All this was swept aside when Brisbane's Courier-Mail dropped the big bombshell.  'Helen Demidenko' was in fact an Anglo-Australian woman called Helen Darville, with no Ukrainian forebears.  Furthermore, she grew up not in Woodridge but in a nearby middle-class suburb, where no doubt she learned how to stereotype her poorer neighbours for literary consumption. 

The vultures swooped.  Darville went into hiding before emerging to justify her actions with a dubious alternative story involving a Ukrainian former Waffen-SS officer living in her neighbourhood.  She was contrite in a limited kind of way and attempted to relaunch her literary career via a column in the Courier Mail, only to be cut short by another plagiarism controversy.  The column was axed and she disappeared off the radar.

Of course, once her cover was blown it was all over.  Darville/Demidenko's art was not really in her rather mediocre book.  It was in the whole package, the idea and personality of 'Helen Demidenko', this faux-Ukrainian young woman of immense talent and somewhat disturbing political views.  She provided us, for that 18 months, with a fascinating multi-media performance that outshone all the more talented wordsmiths who claimed the Miles Franklin before and after her.  As Helen Darville she was a lot more real, but a lot less interesting.  Without the mesmerising public performances and imaginary illiterate baba attending her festival lectures, there was not a great deal left.

Tom Waits could have told her a thing or two about how to sustain a misleading identity for an extended period.  For a start, Waits has taken care to mix fact with fiction.  His character shares not only a name but a number of biographical details with himself.  At the same time he often lies extravagantly, so you know not to trust him.  This has allowed him to sustain the ambiguity for 40 years.  It gives us permission to enjoy the illusion, to fall in love with the character and let go of the comparatively boring question of  factuality.

Another author who could have taught Darville a thing or two about the imposture game, had he still been alive, was John O'Grady.  O'Grady's first book, the light-hearted They're a Weird Mob, was published in 1957 under the name Nino Culotta.  It purported to be an Italian immigrant's account of his arrival and settlement in Australia.  Unlike Darville he made no attempt to appear in public, and when he was exposed he played the whole thing for laughs.  He even published further books as Culotta, making his alter-ego protest that he could not possibly be his good friend John O'Grady because O'Grady was not Italian. 

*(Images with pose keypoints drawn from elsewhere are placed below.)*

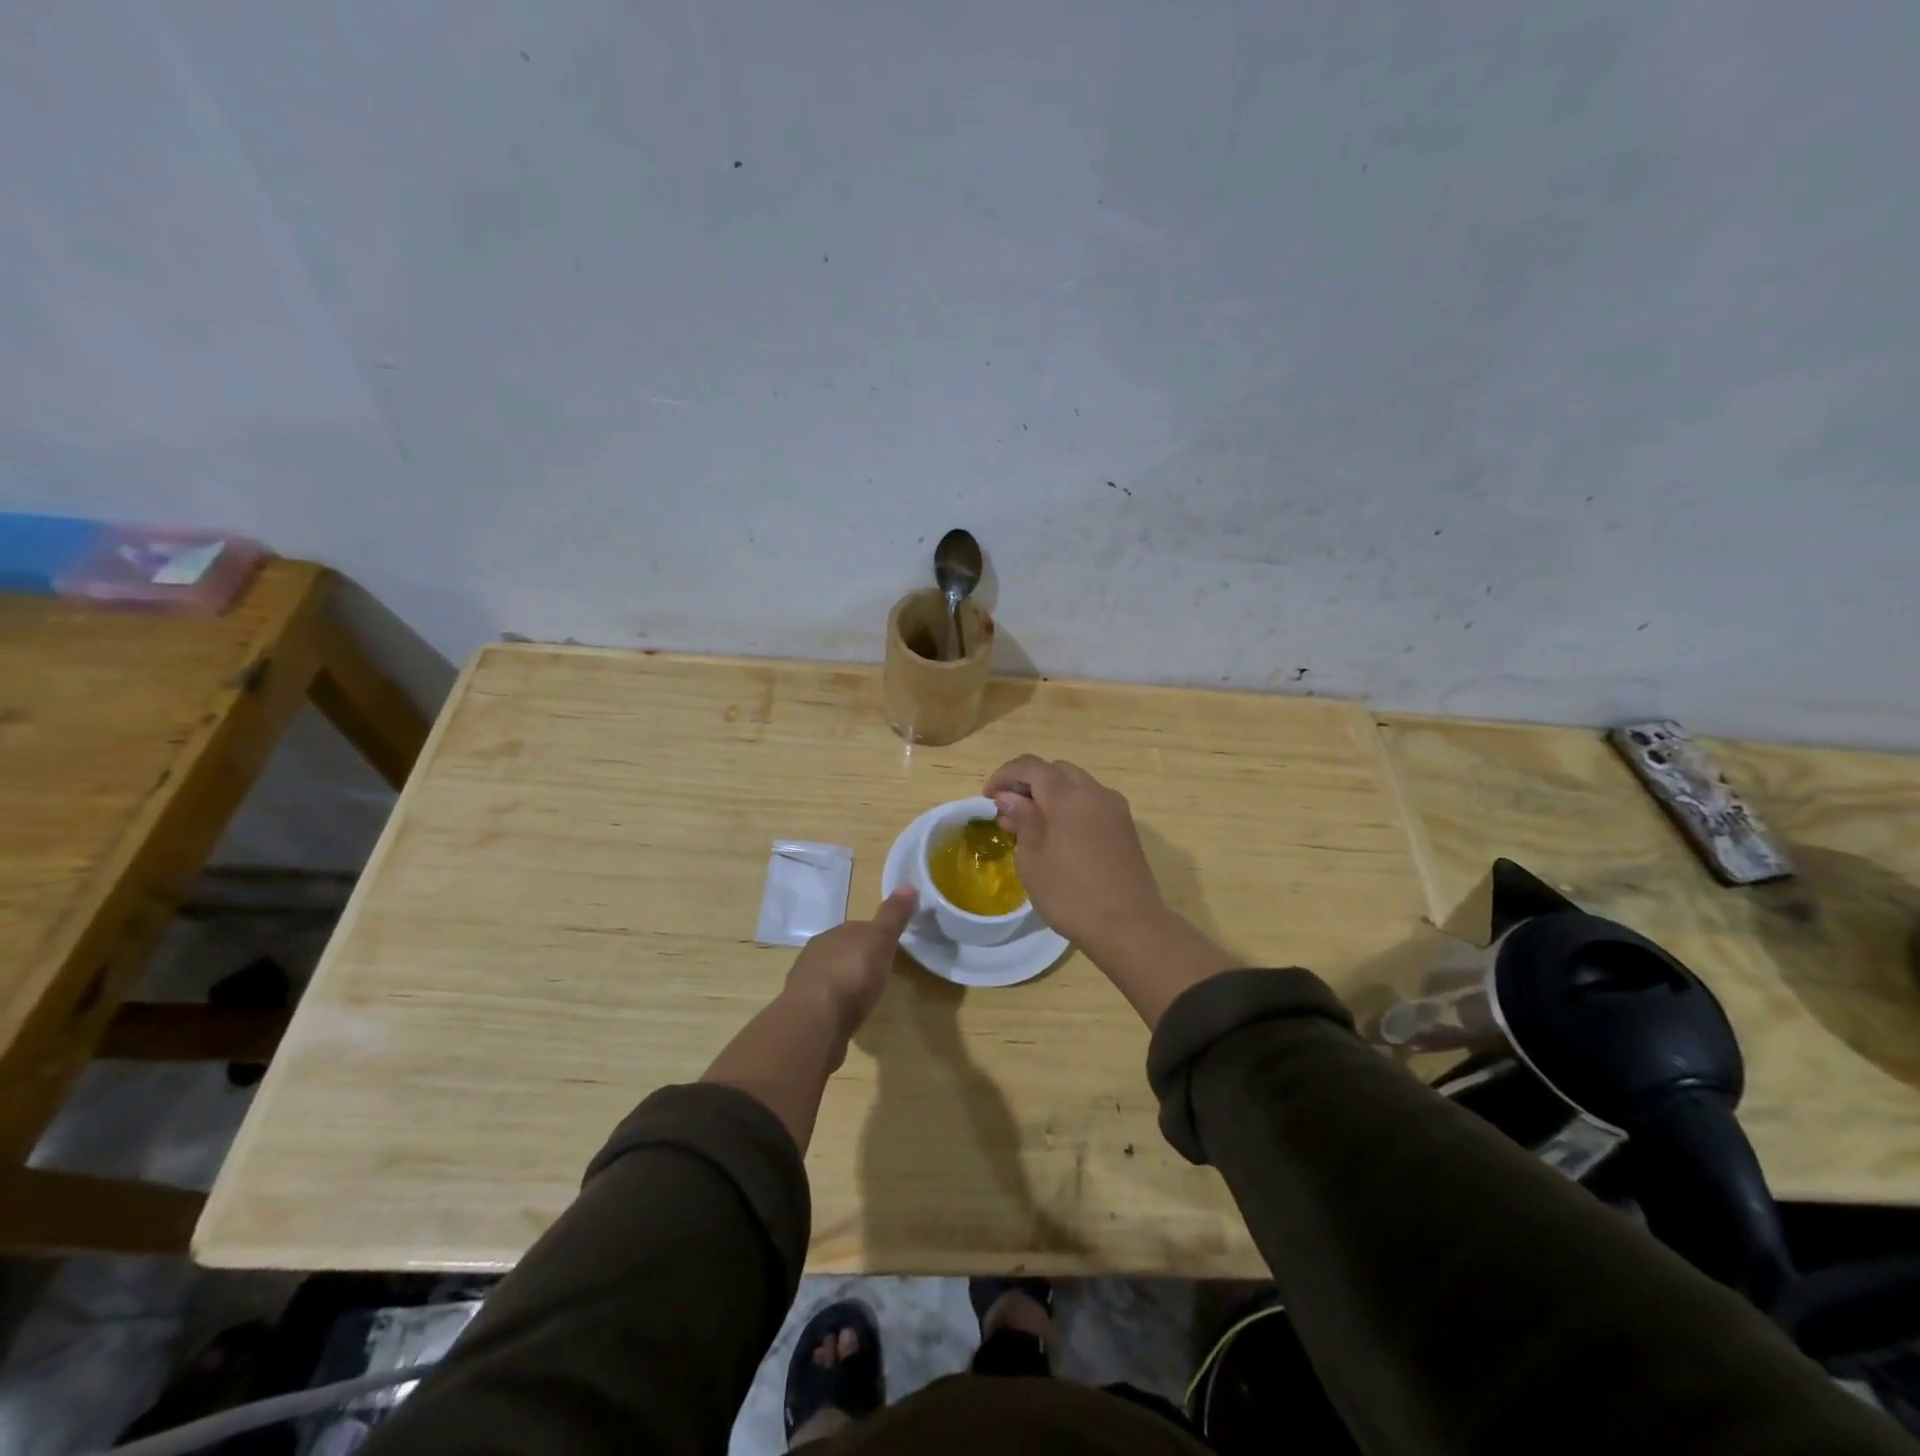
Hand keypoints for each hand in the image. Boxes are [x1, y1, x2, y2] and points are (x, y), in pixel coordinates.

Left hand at [784, 886, 916, 1042]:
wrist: (816, 1017)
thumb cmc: (853, 972)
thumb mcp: (881, 939)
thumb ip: (893, 915)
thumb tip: (909, 884)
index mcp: (835, 933)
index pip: (857, 928)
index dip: (873, 936)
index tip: (887, 947)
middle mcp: (817, 952)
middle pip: (841, 951)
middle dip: (856, 959)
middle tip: (877, 973)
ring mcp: (806, 982)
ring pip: (829, 976)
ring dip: (842, 983)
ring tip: (861, 997)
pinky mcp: (803, 1011)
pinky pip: (822, 1002)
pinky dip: (833, 1005)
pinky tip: (843, 1016)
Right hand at [983, 756, 1164, 953]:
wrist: (1129, 926)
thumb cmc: (1071, 894)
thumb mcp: (1032, 859)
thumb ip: (1022, 820)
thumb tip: (1010, 798)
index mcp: (1069, 796)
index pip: (1031, 766)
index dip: (1005, 775)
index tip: (987, 797)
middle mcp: (1095, 792)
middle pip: (1056, 771)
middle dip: (1029, 782)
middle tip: (1008, 809)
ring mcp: (1115, 809)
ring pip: (1077, 785)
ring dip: (1051, 794)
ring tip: (1031, 824)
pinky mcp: (1125, 827)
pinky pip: (1092, 803)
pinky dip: (1070, 807)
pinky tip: (1058, 835)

Darville's main mistake was not to have a Plan B.  If Waits is caught in a lie he can tell either the truth or an even bigger lie.  His audience will happily accept either.  If all else fails he can always sing them a song.  O'Grady was willing to have a laugh at his own expense and then carry on the joke - as well as following up with other jokes in his successful subsequent career as a humourist. 

Darville, by contrast, had no gift for either self-deprecation or candour.  Nor was she able to modulate her performance once its initial season had run its course.  If you are a one-trick pony, once that trick no longer amuses it's the knackery for you.  Or a career in the law.

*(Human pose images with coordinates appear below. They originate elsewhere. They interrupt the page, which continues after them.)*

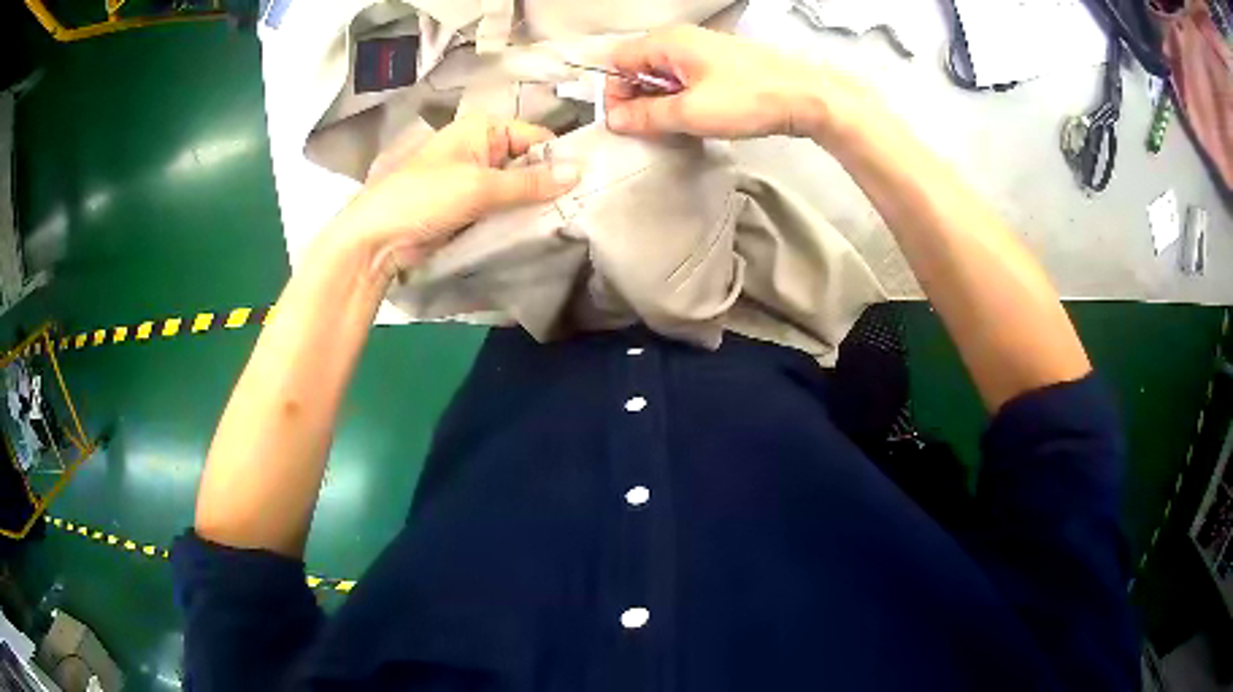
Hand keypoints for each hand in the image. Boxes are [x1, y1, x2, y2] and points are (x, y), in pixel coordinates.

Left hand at [323, 116, 580, 278]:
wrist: (378, 238)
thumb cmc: (424, 198)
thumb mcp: (479, 186)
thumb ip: (529, 182)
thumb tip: (578, 174)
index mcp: (483, 130)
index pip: (536, 138)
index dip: (560, 159)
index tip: (589, 185)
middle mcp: (482, 149)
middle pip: (529, 164)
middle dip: (550, 185)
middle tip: (583, 209)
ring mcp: (475, 181)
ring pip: (518, 190)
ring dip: (535, 205)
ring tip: (570, 222)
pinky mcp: (470, 209)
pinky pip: (503, 209)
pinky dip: (517, 219)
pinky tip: (542, 232)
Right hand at [604, 26, 871, 143]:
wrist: (806, 97)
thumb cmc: (749, 99)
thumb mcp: (690, 113)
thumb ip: (646, 116)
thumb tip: (614, 120)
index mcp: (668, 42)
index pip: (618, 61)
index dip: (614, 92)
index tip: (624, 121)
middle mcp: (682, 40)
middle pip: (640, 66)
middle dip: (637, 98)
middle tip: (649, 129)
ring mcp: (704, 51)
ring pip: (664, 75)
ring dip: (661, 102)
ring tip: (675, 127)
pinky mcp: (722, 65)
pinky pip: (687, 79)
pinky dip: (683, 99)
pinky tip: (696, 119)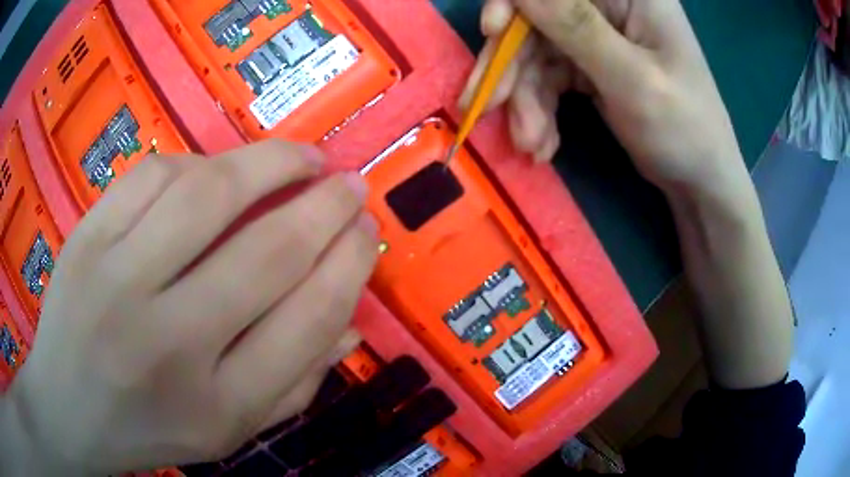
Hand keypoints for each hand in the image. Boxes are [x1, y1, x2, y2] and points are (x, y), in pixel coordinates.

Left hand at [0, 141, 377, 474]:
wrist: (68, 409)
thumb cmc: (150, 428)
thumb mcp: (230, 431)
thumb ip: (295, 383)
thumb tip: (351, 322)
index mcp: (219, 406)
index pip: (308, 320)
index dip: (350, 264)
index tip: (367, 230)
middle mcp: (169, 344)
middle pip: (267, 252)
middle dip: (326, 206)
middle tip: (351, 182)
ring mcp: (117, 282)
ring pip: (207, 195)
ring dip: (270, 163)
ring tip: (301, 158)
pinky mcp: (87, 238)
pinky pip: (153, 176)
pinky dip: (198, 163)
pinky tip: (215, 173)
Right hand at [461, 0, 746, 195]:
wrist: (699, 181)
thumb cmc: (684, 130)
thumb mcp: (632, 79)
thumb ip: (576, 27)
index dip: (514, 2)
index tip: (491, 34)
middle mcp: (609, 6)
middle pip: (537, 18)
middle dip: (513, 66)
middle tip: (490, 108)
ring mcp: (597, 35)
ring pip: (536, 52)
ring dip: (525, 99)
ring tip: (530, 143)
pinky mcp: (589, 62)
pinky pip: (548, 77)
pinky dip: (539, 109)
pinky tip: (542, 142)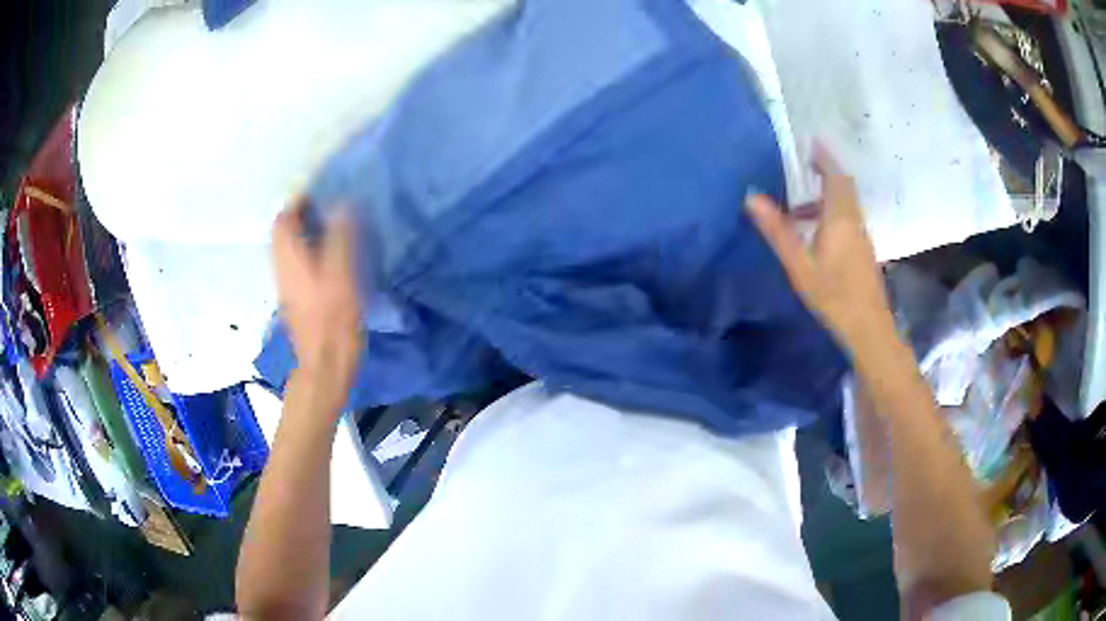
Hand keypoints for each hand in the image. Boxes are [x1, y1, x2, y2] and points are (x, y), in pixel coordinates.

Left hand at [272, 200, 362, 402]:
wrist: (325, 365)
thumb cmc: (333, 319)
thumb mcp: (341, 273)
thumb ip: (340, 236)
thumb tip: (342, 204)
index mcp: (288, 257)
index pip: (283, 218)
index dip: (299, 201)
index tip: (322, 193)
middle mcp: (281, 267)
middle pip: (284, 232)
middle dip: (303, 215)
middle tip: (330, 208)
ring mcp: (287, 285)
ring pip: (290, 249)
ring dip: (307, 234)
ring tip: (334, 229)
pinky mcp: (296, 299)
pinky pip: (298, 264)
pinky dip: (310, 252)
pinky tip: (331, 258)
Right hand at [746, 145, 894, 352]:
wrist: (867, 326)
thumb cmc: (833, 294)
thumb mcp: (799, 264)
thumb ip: (777, 230)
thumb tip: (752, 198)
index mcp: (839, 217)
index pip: (835, 176)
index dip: (824, 157)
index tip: (811, 142)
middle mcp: (854, 220)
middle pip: (844, 186)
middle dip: (826, 172)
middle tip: (806, 166)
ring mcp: (862, 236)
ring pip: (846, 204)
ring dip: (826, 196)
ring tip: (799, 209)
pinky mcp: (864, 250)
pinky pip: (848, 219)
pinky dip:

Of course she is still alive and now 40 years old.  She has changed her name again and practices law as Helen Dale.  Despite claiming to have given up writing she blogs as SkepticLawyerIn a 2005 interview with the ABC she was strangely ambivalent and largely unrepentant about her time as 'Helen Demidenko' and the main thing she seems to have learned from the experience is a scorn for the literary establishment. 

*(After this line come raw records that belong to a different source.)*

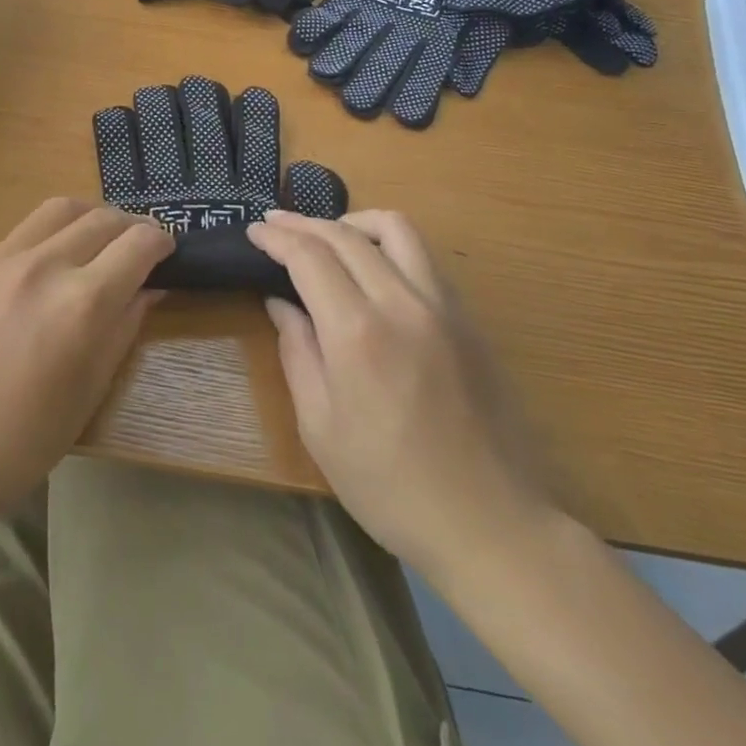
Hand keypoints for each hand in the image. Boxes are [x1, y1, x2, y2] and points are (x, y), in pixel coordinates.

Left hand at [0, 198, 171, 530]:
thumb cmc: (21, 443)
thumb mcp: (89, 392)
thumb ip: (124, 328)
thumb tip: (149, 288)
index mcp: (81, 302)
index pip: (139, 244)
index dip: (162, 242)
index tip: (168, 252)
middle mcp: (44, 265)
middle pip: (103, 218)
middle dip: (132, 227)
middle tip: (139, 246)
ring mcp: (1, 260)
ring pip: (60, 209)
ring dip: (91, 217)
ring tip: (98, 240)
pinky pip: (22, 233)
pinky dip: (50, 236)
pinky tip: (47, 266)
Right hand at [249, 210, 555, 580]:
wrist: (491, 524)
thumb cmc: (390, 486)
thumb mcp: (321, 427)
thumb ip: (297, 353)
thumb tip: (281, 303)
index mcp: (358, 332)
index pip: (309, 256)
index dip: (277, 237)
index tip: (254, 231)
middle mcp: (401, 303)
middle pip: (346, 234)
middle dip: (304, 223)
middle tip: (276, 225)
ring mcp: (442, 306)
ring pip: (396, 229)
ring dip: (353, 222)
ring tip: (327, 236)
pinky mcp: (467, 318)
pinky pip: (423, 257)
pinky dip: (388, 245)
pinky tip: (373, 269)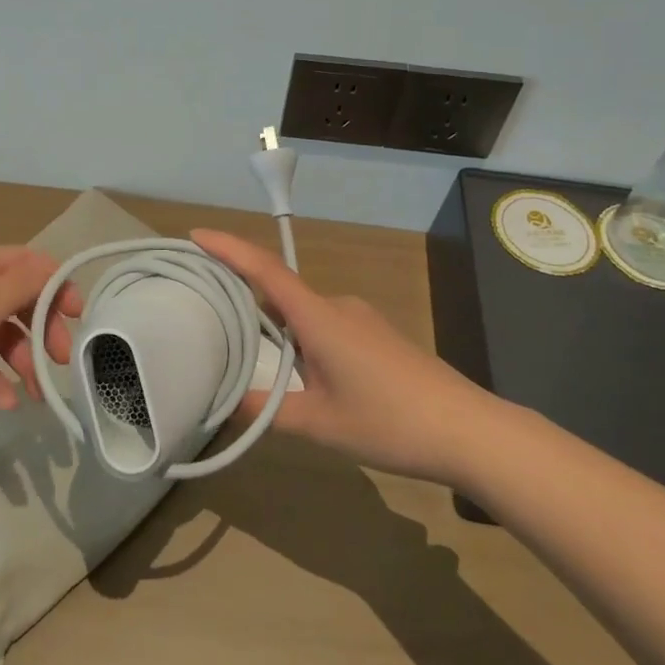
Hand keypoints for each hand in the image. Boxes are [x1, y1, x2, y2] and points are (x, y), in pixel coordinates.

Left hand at [0, 247, 80, 433]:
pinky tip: (4, 403)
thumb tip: (54, 267)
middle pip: (18, 299)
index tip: (78, 317)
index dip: (57, 285)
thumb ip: (23, 285)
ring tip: (35, 393)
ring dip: (23, 359)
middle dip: (43, 328)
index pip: (28, 263)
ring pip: (0, 333)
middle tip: (60, 360)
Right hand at [193, 229, 495, 484]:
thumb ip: (268, 412)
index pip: (264, 270)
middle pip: (280, 290)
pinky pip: (324, 324)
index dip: (229, 249)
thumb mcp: (320, 424)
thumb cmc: (389, 421)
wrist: (468, 429)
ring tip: (247, 353)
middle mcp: (337, 306)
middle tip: (207, 310)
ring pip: (303, 312)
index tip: (197, 235)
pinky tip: (299, 372)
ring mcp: (360, 318)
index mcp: (318, 317)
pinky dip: (300, 335)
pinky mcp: (376, 335)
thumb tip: (225, 405)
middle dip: (243, 295)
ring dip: (274, 324)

It is always wise, from a psychological viewpoint, to reject that which has rejected you.  But in the light of history what are we to make of her tale of her father dying while 'on the job' with a prostitute?  Perhaps there is a further performance still to come.

Comments

Anonymous said…
Dale/Demidenko and friend stole my title and used it for her book. This should be made known. It devastated me.It was blatant theft. The title was not relevant to her book at all and swiped my history from me as I was preparing an autobiography.